As home educators themselves, Jessie and Hannah understood the challenges and saw an opportunity to not only save the project but reimagine it as a shared space for both the home-educating community and the wider public.
“With no funds and just two weeks over the Easter break, we led a remarkable transformation,” said Jessie. “Alongside the facilitators, parents and volunteers, we sanded floors, repaired ceilings, repainted cabins with paint funded by Frome Rotary Club, built a new outdoor kitchen and even strung a huge parachute canopy between the trees. We’ve created a beautiful communal space for children and families to gather under. All materials were donated or found.”
Looking ahead, the pair – who have experience working with charities and fundraising – have launched a charitable organisation called The Village CIO and, with the help of community members, will now run the Phoenix Project.
Jessie said, “We’ve already submitted multiple funding bids – both to transform a shipping container into a community hub for single parents and freelancers, and to launch a wider programme of donation-only events, workshops and support initiatives open to the whole Frome community.”
To mark the launch of the charity and celebrate saving the project, a fundraising day was held earlier this month at the Critchill Estate site.
“The day was a roaring success and we raised about £1,000,” said Jessie. “There was live music by Kabob Hue Qua, dance, crafts and games, storytelling, face painting, organic ice cream, a fire circle and food donated by local business Lungi Babas.

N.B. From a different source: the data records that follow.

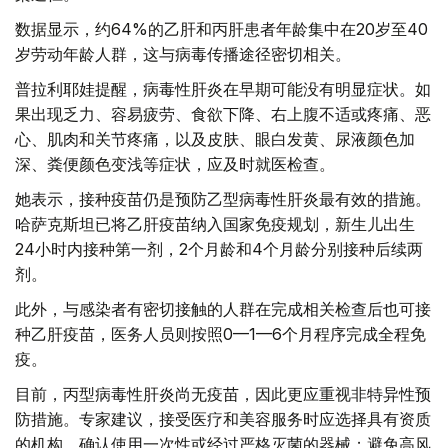
数据显示，约64%的乙肝和丙肝患者年龄集中在20岁至40
岁劳动年龄人群，这与病毒传播途径密切相关。
普拉利耶娃提醒，病毒性肝炎在早期可能没有明显症状。如
果出现乏力、容易疲劳、食欲下降、右上腹不适或疼痛、恶
心、肌肉和关节疼痛，以及皮肤、眼白发黄、尿液颜色加
深、粪便颜色变浅等症状，应及时就医检查。
她表示，接种疫苗仍是预防乙型病毒性肝炎最有效的措施。
哈萨克斯坦已将乙肝疫苗纳入国家免疫规划，新生儿出生
24小时内接种第一剂，2个月龄和4个月龄分别接种后续两
剂。
此外，与感染者有密切接触的人群在完成相关检查后也可接
种乙肝疫苗，医务人员则按照0—1—6个月程序完成全程免
疫。
目前，丙型病毒性肝炎尚无疫苗，因此更应重视非特异性预
防措施。专家建议，接受医疗和美容服务时应选择具有资质
的机构，确认使用一次性或经过严格灭菌的器械；避免高风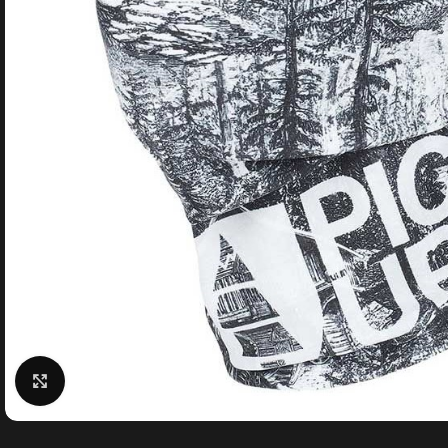
Κάντε κλικ για μεγέθυνση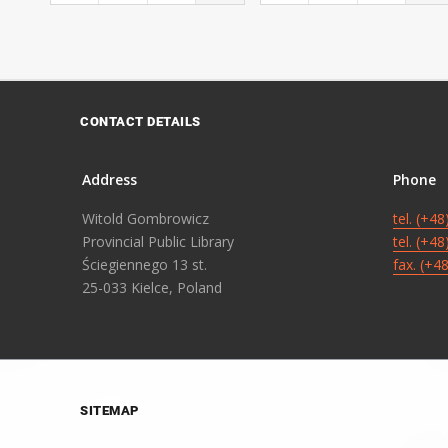
CONTACT DETAILS
Address
Phone
Witold Gombrowicz
tel. (+4
Provincial Public Library
tel. (+4
Ściegiennego 13 st.
fax. (+4
25-033 Kielce, Poland
SITEMAP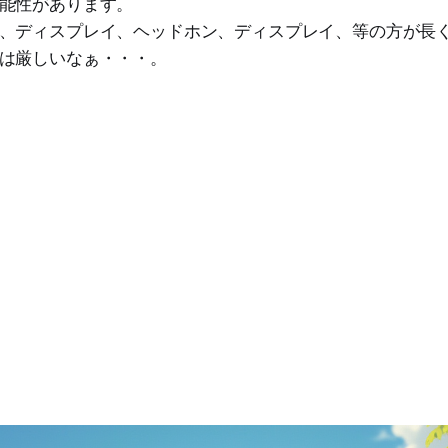
能性があります。
、ディスプレイ、ヘッドホン、ディスプレイ、等の方が長
は厳しいなぁ・・・。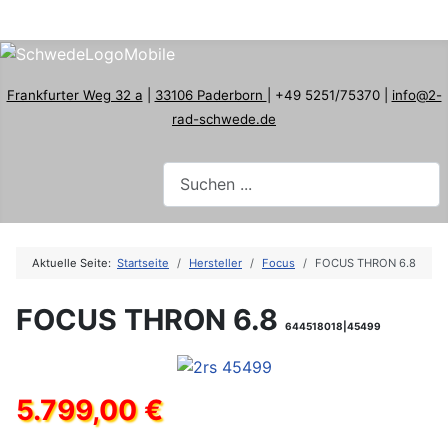
Frankfurter Weg 32 a
|
33106 Paderborn
| +49 5251/75370 |
info@2-
rad-schwede.de
Aktuelle Seite:
Startseite
Hersteller
Focus
FOCUS THRON 6.8
FOCUS THRON 6.8
644518018|45499
5.799,00 €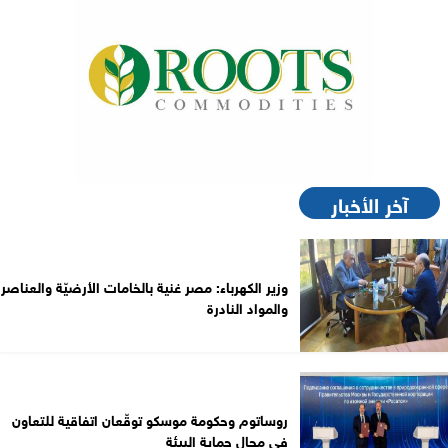
آخر الأخبار
وزير الكهرباء: مصر غنية بالخامات الأرضيّة والعناصر
والمواد النادرة
روساتوم وحكومة موسكو توقّعان اتفاقية للتعاون
في مجال حماية البيئة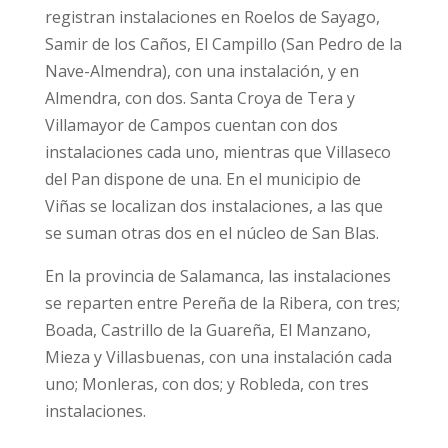
registran instalaciones en Roelos de Sayago,
Samir de los Caños, El Campillo (San Pedro de la
Nave-Almendra), con una instalación, y en
Almendra, con dos. Santa Croya de Tera y
Villamayor de Campos cuentan con dos
instalaciones cada uno, mientras que Villaseco
del Pan dispone de una. En el municipio de
Viñas se localizan dos instalaciones, a las que
se suman otras dos en el núcleo de San Blas.
En la provincia de Salamanca, las instalaciones
se reparten entre Pereña de la Ribera, con tres;
Boada, Castrillo de la Guareña, El Manzano,
Mieza y Villasbuenas, con una instalación cada
uno; Monleras, con dos; y Robleda, con tres
instalaciones.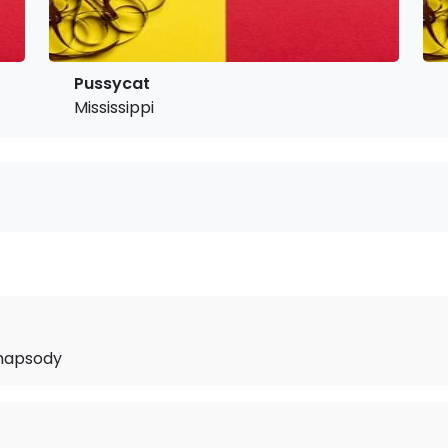
Pussycat
Mississippi
hapsody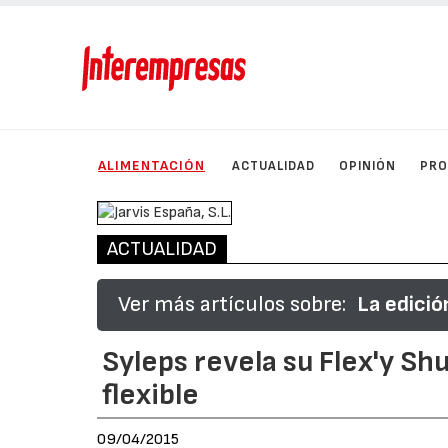
ALIMENTACIÓN
ACTUALIDAD
OPINIÓN
PRO
ACTUALIDAD
Ver más artículos sobre:
La edici
Syleps revela su Flex'y S
flexible
09/04/2015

“We had so many families comment on how fantastic it was that the space had been saved, and there were lots of ideas from parents – such as running a community fridge and creating an allotment space.”
“Every step of this has been an act of devotion,” added Jessie. “Not just to save a project, but to honour the idea that families thrive best not in isolation, but in community. The Phoenix Project isn’t just surviving — it’s becoming the seed of something much bigger.”